27:21 Last slide. The acknowledgments. As I understand, Sarek was initiated at Karolinska, at Scilifelab, which is a place that I know very well. I spent there 10 years. So thanks to these institutions for supporting. Obviously, nf-core community, I say many times, I am personally quite thankful for the effort that they are doing. Nextflow, Nextflow Tower, BioLizard, which is a company that I’m working for now and they’re supporting my work now with Sarek with the 3.0 release. Vall D`Hebron Institute of Oncology, which is a place that I was working where I ran that trial that I explained before. I did some contribution to Sarek. QBiC, which I think is also a contributor, I believe Gisela. They are also supporting the development on Sarek. I think that’s it.
28:23 (host) Thank you very much, José, for the talk. We have a couple of questions already. I see that, okay, Laurence has a question, but you already responded to it.

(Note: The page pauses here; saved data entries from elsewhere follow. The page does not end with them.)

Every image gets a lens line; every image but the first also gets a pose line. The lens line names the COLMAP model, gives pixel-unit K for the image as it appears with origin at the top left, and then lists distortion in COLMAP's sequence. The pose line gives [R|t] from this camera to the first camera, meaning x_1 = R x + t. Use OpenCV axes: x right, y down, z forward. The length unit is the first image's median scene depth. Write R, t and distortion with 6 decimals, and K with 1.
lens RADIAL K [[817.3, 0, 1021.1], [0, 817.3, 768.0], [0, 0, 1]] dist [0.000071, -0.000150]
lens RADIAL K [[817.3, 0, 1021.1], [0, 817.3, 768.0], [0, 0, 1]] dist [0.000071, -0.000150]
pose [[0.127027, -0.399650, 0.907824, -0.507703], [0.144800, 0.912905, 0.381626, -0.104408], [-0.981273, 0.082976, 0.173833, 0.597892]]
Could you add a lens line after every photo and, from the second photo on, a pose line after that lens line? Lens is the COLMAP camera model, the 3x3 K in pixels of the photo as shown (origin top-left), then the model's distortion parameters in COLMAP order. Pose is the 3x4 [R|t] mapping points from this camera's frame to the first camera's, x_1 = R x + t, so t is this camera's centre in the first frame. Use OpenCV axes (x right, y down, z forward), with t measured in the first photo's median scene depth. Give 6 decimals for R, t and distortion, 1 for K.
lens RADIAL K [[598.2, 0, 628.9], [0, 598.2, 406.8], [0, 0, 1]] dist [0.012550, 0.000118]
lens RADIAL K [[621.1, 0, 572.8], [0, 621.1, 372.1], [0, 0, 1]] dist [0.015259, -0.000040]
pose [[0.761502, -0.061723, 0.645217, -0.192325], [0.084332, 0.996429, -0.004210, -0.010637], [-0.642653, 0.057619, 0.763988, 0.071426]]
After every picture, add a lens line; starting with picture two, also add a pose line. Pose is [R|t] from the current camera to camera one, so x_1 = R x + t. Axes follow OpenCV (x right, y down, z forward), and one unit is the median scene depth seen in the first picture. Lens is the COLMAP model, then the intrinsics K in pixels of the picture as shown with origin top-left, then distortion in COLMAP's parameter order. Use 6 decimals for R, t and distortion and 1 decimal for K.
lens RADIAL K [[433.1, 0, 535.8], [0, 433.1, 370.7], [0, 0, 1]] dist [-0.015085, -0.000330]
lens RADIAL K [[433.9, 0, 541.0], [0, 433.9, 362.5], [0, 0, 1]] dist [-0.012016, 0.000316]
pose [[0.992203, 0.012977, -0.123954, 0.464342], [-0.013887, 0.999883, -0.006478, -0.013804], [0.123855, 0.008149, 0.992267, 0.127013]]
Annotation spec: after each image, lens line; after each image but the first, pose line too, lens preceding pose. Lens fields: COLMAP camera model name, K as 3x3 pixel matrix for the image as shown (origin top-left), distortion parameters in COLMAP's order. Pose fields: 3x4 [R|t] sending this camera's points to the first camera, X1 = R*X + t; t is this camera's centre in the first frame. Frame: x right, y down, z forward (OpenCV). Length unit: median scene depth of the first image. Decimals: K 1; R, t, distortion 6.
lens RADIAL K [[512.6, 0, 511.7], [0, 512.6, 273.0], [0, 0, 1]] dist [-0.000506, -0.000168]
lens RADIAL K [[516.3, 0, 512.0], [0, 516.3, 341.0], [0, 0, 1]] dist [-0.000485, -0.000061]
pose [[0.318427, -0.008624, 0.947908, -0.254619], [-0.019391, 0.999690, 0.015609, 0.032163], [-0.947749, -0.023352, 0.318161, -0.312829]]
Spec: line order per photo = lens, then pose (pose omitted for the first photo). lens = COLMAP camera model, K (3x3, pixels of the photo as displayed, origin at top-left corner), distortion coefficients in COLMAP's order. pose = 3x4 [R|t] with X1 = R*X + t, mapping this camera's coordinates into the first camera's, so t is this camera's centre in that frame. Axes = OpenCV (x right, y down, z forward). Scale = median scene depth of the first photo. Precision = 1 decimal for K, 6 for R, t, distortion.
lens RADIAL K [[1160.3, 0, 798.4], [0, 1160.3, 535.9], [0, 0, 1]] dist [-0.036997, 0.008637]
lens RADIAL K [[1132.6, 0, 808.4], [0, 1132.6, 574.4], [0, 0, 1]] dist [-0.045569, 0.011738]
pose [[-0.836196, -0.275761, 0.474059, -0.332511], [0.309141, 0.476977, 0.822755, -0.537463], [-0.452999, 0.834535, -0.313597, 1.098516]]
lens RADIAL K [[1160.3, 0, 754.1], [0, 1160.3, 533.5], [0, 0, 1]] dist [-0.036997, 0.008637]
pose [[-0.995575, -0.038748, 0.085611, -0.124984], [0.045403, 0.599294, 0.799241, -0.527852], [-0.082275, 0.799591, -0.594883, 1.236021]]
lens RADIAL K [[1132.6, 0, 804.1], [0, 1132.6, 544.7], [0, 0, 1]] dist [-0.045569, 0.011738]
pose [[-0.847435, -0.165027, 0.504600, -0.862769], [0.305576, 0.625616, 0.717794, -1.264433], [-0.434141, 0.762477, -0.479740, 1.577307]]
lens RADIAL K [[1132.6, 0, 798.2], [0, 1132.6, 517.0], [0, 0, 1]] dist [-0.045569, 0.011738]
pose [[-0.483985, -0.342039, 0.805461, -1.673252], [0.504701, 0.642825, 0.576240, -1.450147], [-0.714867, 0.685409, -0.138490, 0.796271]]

(question) James has a question about, like in the current Sarek version, does Mutec2 support multi-sample calling?
(answer) I don’t think it does in the current version, but definitely that’s something that will be interesting. We will have a look maybe in the 3.0 or maybe like in another version. That’s something we can think of.
28:59 (question) Then another question from Laurence again. Do you have any idea how a SnpEff defines a putative impact?
(speaker) I cannot hear you well, sorry, can you repeat?
(question cont.) Yes, sorry. Do you know how SnpEff defines a putative impact?
(answer) I think they have some database.
(host) Yes, I think as well they have some database about that.
(answer cont.) I just had to say that you have to be careful with that because sometimes, for example, moderate variance, sometimes it can be quite interesting. How a SnpEff defines these different categories, you have to be careful because sometimes miss-sense mutations are defined as moderate. I particularly, in one project that I had, I was filtering out moderate variance and I realized that they were the most important. The one that is to use these filters, has to be careful. Essentially the filter is just including a bunch of the effects. Which effects are included in this category you can see on the website, the documentation is quite nice.
(host) Yes, I think Laurence’s question was about modifier and moderate. Yes, she will double check the documentation.
30:15 (host) Okay, thank you very much for the presentation. It was super clear and everything, but I might be a bit biased about that. Definitely I will steal some slides for my own presentation because that was even clearer than when I usually explain stuff. That’s good.
(speaker) Yeah, thanks to you and everyone attending.
(host) Okay, then I think we are good there. Thank you very much and see you another time.